While it can occur anywhere on the body, skin cancer can be more likely to develop on the parts of your body that get a lot of sun exposure. And if you don’t have hair up there, the top of your head is the first place the sun will hit with full force, particularly during the middle of the day when you’re most likely to be exposed to the sun’s peak ultraviolet radiation (UVR) levels.
Does being bald or shaving my head raise my risk of skin cancer?
Unfortunately, yes. Studies show that having thinning or no hair on top can significantly increase your chance of developing some skins cancers, particularly squamous cell carcinomas and basal cell carcinomas.
While the good news is the deadliest of all skin cancers, melanoma, does not appear to be more likely to develop in bald people, melanomas can develop on the scalp of any person, whether there’s hair there or not. It’s worth keeping an eye out for them, because melanomas on the scalp and neck are actually the most dangerous kind to get.
What can I do to protect my head and scalp from the sun?
Staying out of the sun is the best way to protect your skin from harmful UVR that can cause skin cancer, but we know that’s not always possible. If you do need to go out in the sun, follow these steps to protect the skin on your head (and apply the same steps to other areas of exposed skin, too!)
Pop on a broad brim hat, to protect your face, neck and ears, whenever you’re out in the sun. Keep a hat on hand in the car or your bag and take one with you to work in case you need to go outside unexpectedly (hands up if you’ve gotten burnt by a surprise fire drill!). You can even get special hats for swimming that will keep their shape and dry well, and if you need to go to a fancy outdoor occasion like a party or wedding, you can get dressier hats to match your look and keep your scalp safe.
Slather on sunscreen
A big advantage for bald people: there’s nothing to stop you getting protection from sunscreen on your scalp. While spreading sunscreen through hair can be tricky, if you're bald or balding, you might find you can use sunscreen up top with more ease. Make sure it’s broad spectrum, at least SPF 30 or higher, and reapply every two hours and immediately after you go swimming or towel off.
If you have to be outside during the day, spend as much time in the shade as possible. Sitting under a tree with dense foliage can reduce UVR exposure by up to 75%. Combining this with a broad brim hat will ensure you are well protected. So much better than having your scalp frying under midday sun!
How can I check my scalp for skin cancer?
Early detection of skin cancers is really important, so it pays to be aware of the state of your skin. Skin cancers can develop quickly and you’re more likely to notice a change if you’ve already spent a bit of time getting familiar with your skin.
It’s hard to see your scalp all over, so you might want to use a mirror or camera to get a good view of the back of your head and neck and behind your ears. A partner, friend or your barber can also give you a hand, just remember to ask them regularly.

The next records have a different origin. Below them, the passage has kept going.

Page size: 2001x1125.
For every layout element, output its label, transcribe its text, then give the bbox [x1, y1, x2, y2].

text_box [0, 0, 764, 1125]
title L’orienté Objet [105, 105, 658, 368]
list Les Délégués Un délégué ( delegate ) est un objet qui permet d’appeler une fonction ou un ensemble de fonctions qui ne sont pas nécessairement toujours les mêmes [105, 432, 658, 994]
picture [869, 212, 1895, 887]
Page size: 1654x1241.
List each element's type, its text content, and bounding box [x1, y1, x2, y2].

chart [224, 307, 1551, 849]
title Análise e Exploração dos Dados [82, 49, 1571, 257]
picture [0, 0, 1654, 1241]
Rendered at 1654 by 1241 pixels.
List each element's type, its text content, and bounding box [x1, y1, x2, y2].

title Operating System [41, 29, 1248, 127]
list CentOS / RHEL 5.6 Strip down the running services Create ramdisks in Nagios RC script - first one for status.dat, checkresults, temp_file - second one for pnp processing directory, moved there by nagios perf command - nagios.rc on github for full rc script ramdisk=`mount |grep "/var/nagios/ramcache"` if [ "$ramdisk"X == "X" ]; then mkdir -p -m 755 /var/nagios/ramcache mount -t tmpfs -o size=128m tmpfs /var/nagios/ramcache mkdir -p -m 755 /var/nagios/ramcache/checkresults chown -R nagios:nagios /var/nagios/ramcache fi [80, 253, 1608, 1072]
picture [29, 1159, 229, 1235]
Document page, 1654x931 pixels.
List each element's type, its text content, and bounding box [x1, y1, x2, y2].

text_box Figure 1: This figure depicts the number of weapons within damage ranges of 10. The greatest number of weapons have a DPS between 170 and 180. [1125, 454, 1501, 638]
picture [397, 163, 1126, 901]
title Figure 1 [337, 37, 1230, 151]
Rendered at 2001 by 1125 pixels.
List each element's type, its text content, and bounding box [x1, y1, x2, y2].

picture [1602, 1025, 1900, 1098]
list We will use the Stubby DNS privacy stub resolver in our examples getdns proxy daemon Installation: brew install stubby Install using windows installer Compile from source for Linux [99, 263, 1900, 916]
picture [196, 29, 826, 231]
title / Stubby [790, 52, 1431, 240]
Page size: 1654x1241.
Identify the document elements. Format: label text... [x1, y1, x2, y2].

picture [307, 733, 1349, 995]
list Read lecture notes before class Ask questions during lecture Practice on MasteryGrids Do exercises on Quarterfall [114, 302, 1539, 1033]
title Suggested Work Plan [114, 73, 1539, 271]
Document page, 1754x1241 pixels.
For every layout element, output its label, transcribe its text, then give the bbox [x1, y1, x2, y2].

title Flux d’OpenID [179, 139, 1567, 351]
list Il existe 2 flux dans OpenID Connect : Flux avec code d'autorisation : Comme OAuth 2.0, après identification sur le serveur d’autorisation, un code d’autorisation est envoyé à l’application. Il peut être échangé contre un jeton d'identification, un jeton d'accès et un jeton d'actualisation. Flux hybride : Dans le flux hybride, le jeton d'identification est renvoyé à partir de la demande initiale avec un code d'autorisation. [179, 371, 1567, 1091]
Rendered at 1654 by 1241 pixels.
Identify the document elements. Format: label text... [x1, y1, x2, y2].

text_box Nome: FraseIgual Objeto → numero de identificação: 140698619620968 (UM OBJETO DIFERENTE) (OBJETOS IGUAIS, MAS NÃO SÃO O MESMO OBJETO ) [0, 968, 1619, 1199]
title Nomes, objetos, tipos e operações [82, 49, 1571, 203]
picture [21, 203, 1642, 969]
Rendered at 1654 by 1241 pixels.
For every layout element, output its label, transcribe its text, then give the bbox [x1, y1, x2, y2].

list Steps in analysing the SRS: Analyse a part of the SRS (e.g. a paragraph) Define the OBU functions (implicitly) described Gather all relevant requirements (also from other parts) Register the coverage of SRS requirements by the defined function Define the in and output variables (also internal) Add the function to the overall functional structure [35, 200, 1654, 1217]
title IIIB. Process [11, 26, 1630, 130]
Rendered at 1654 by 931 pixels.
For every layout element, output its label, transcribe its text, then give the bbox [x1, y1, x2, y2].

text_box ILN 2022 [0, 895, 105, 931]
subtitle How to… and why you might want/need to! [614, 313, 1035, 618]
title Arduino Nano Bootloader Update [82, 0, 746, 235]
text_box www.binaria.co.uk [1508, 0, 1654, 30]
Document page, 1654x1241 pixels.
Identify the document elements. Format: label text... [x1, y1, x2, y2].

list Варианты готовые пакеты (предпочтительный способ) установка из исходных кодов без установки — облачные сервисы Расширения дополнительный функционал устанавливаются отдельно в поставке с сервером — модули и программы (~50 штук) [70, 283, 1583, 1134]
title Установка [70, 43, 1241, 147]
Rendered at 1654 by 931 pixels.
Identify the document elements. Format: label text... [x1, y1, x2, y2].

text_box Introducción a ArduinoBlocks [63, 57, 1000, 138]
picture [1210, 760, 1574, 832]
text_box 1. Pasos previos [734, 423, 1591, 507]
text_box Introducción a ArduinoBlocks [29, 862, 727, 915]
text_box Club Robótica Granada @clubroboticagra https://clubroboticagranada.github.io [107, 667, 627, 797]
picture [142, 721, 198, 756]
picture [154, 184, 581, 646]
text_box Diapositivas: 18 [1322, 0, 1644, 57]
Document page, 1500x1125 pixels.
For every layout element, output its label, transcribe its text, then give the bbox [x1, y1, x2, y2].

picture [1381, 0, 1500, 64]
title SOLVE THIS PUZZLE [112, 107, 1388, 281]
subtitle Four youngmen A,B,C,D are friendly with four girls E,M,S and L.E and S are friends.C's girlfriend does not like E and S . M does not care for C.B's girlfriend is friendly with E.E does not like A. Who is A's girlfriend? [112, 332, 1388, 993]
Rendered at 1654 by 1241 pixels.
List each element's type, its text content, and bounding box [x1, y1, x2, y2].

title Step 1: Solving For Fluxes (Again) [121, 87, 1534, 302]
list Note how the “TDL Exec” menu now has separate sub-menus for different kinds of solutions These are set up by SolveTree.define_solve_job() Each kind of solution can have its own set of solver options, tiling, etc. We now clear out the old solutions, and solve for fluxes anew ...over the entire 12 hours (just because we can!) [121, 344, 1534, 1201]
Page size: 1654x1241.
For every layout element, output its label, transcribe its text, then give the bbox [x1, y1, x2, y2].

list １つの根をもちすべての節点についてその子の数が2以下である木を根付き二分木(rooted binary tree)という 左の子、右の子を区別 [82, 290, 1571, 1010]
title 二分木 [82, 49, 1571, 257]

Follow our guide on how to check your skin for skin cancer. When checking your skin, keep an eye out for these changes in particular:
- new moles or moles that have increased in size
- changes in the outline of a mole
- a mole that becomes rough, scaly or ulcerated (like a sore)
- moles that itch, tingle, bleed or weep
- a spot or freckle that becomes raised or develops a lump within it
- a spot or freckle that changes colour or is varied in colour
- or spots or freckles that look different from others on your skin.
You can also use the tools available on the Skin Cancer College of Australia website, Scan Your Skin, to help you check your skin and identify your cancer risk factors.
If you notice a change in your skin, even if you’re not sure about it, you should show your doctor straight away.
What about if I’m hairier?
Just because you have a full head of hair, doesn’t mean you’re not at risk of skin cancers on your scalp. And unlike your bald buddies, your hair might actually make it harder for you to spot changes in your skin.
Having a thorough look yourself, or getting a partner, friend, barber or doctor to check over your skin regularly is a must for anyone, hairy, bald or somewhere in between.